* Exercise aim *
Locate every line in the entries that contains the word "higher" and copy each of those lines. Letter case matters.
== Segment start ==
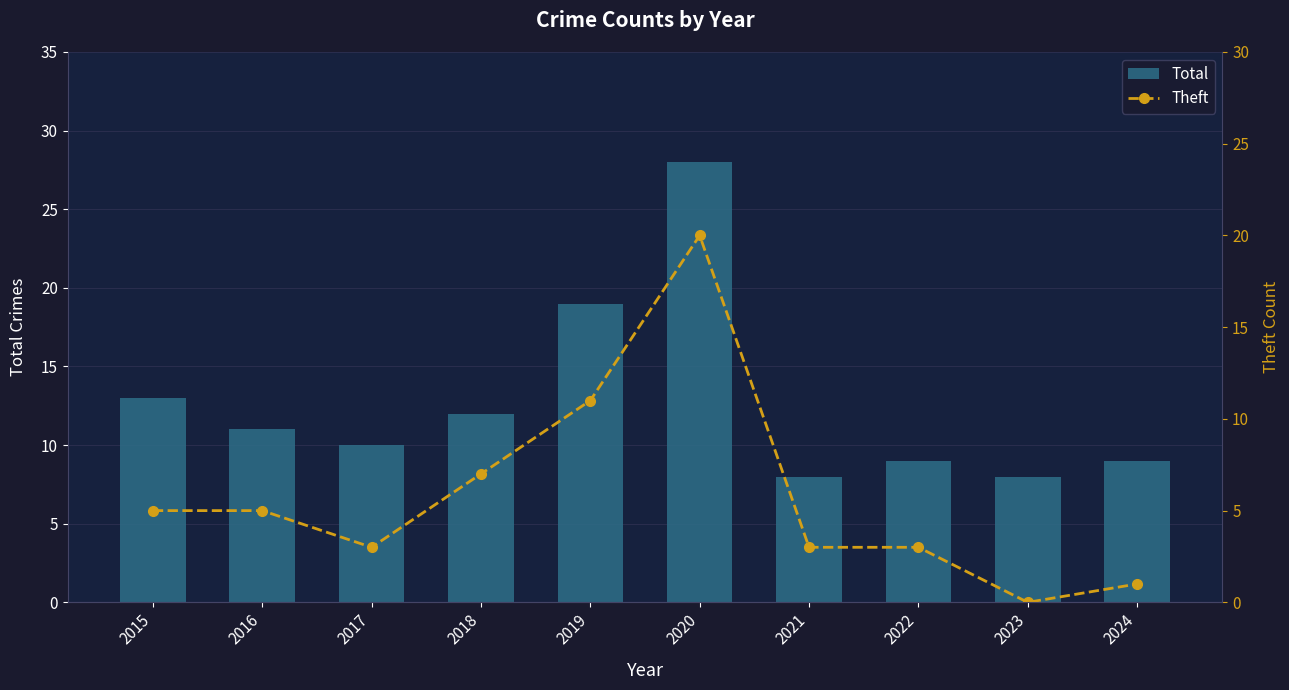

Is the value of Total at 2020 greater than the value of Theft at 2023?

Yes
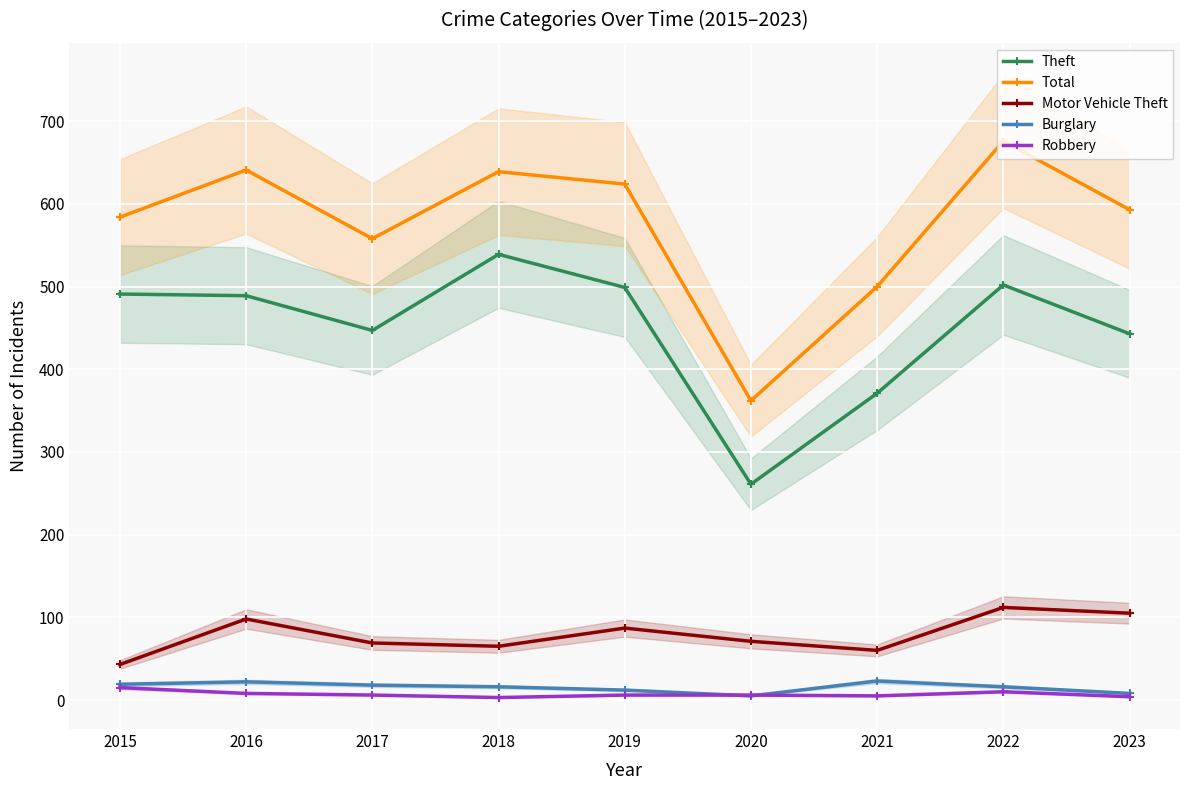

True or false: Motor Vehicle Theft has more than 1 points higher than both neighbors.

True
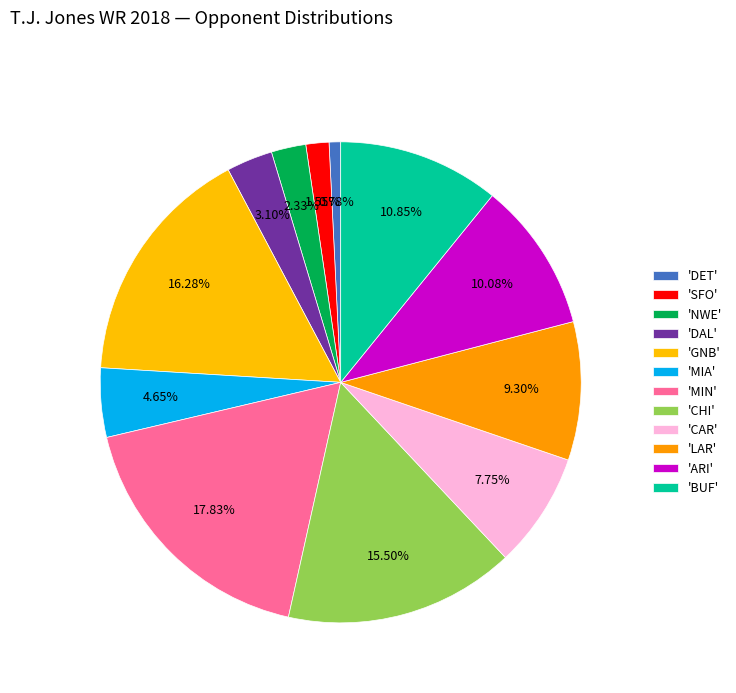

Count the number of slices in the pie.

12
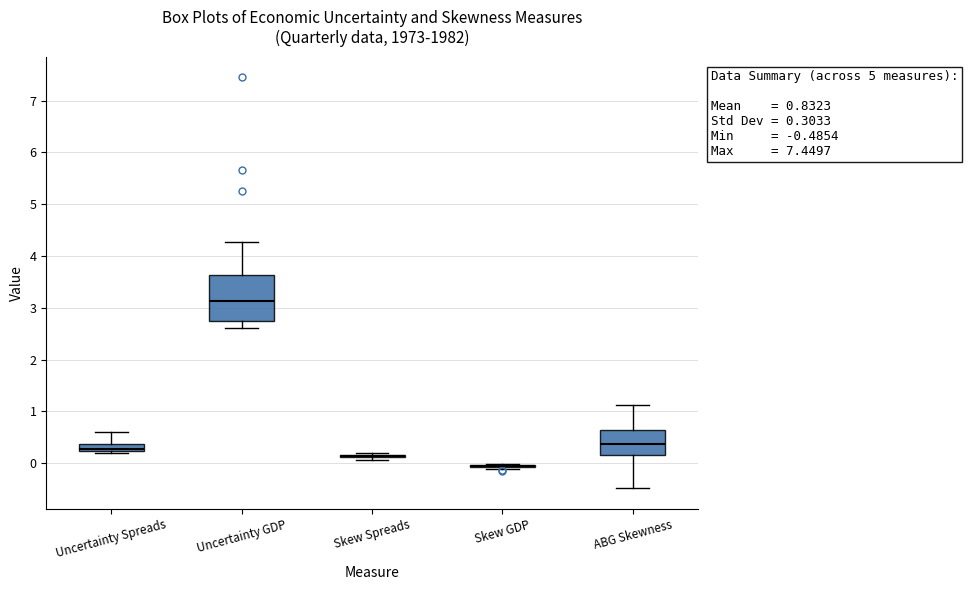

Which box is the tallest, from its lower edge to its upper edge?

Uncertainty GDP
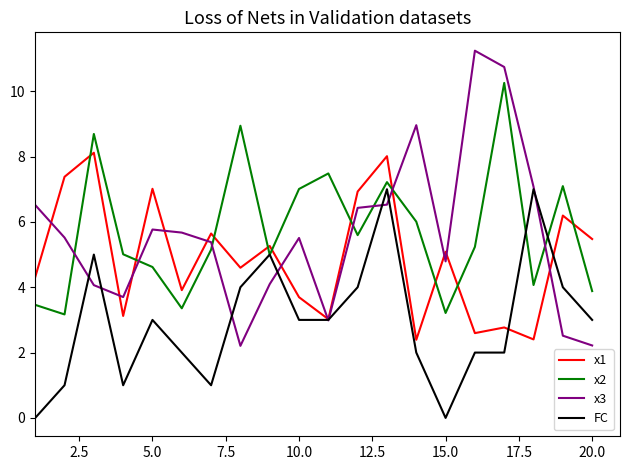

After their last crossing, which series has the higher values: x1 or x2?

x1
== Segment end ==
* Response area *
True or false: Motor Vehicle Theft has more than 1 points higher than both neighbors.
After their last crossing, which series has the higher values: x1 or x2?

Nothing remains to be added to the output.